The following day, just as he was about to head back to the airport for the Boston flight, Seán had turned to him. ‘You all right?’

‘Of course!’ He gave Seán a small slap on his chest with the back of his hand. ‘You?’

Seán nodded, slowly. ‘Grand.’ He’d paused. ‘It’ll be hard without her, though, won’t it?’ His voice had cracked and Patrick needed Seán to understand they weren’t going to crumble. If he wasn’t going to be around, he needed Seán to be okay.

‘She’d want us to crack on with things,’ he’d said.

‘We’re going to be okay, Seán. We really are.

’ He looked at his brother right in his blue eyes, the ones he’d inherited from their mother and she from her father, Jimmy Fitzgerald.

A dairy farmer himself, son of one and on it went, each generation gathering more cows.

Until they got to Patrick and Seán and the farming line ended with them.

He drove to the airport and cleared customs, and as he sat down on the flight, he felt his hands begin to shake.

The shock of the funeral, the adrenaline of the last days, weeks and months, his grief beginning to seep into all the little crevices of his being.

For feck’s sake. He reached his hand to the small bell above his head, and pulled it.

‘A double whiskey,’ he said, smiling at the steward. ‘No ice, please.’

He swigged back the whiskey, ordered one more, and fixed his eyes on some godawful film for the rest of the flight, willing himself gone from Ireland and wishing himself free of everything that had gone on before.

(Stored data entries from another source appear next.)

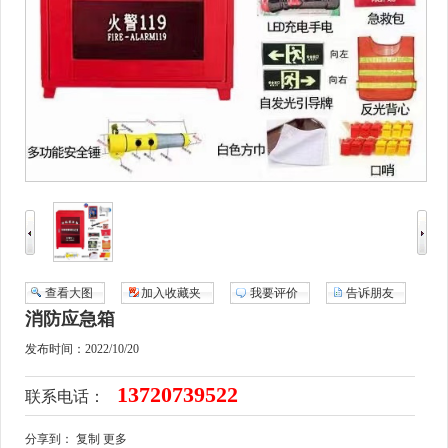
查看大图
加入收藏夹
我要评价
告诉朋友
消防应急箱
发布时间：2022/10/20
13720739522
联系电话：
分享到：
复制
更多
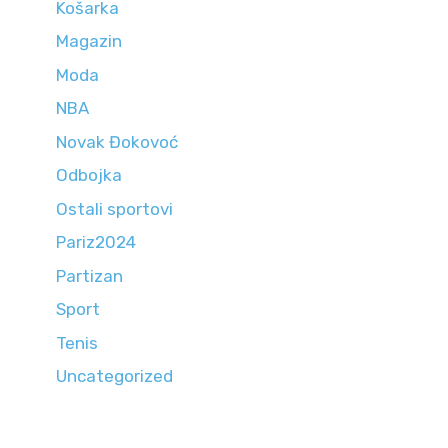
Košarka
Magazin
Moda
NBA
Novak Đokovoć
Odbojka
Ostali sportovi
Pariz2024
Partizan
Sport
Tenis
Uncategorized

Vulnerability, cracking up, breaking down was not an option.

Never had been and never would be. He’d learned the lesson well from facing down his father for all those years and he was not about to start now.

But there was one person he wanted to talk to, someone he used to know, someone he didn’t think about as much as he used to.

She’d understand, he thought. She’d lost her own mother.

But Rosie was years before and they hadn’t spoken for so long.

They were strangers now. That was then. And today, back in Boston, heading back to Ireland, this time for Seán’s wedding, he felt nervous again.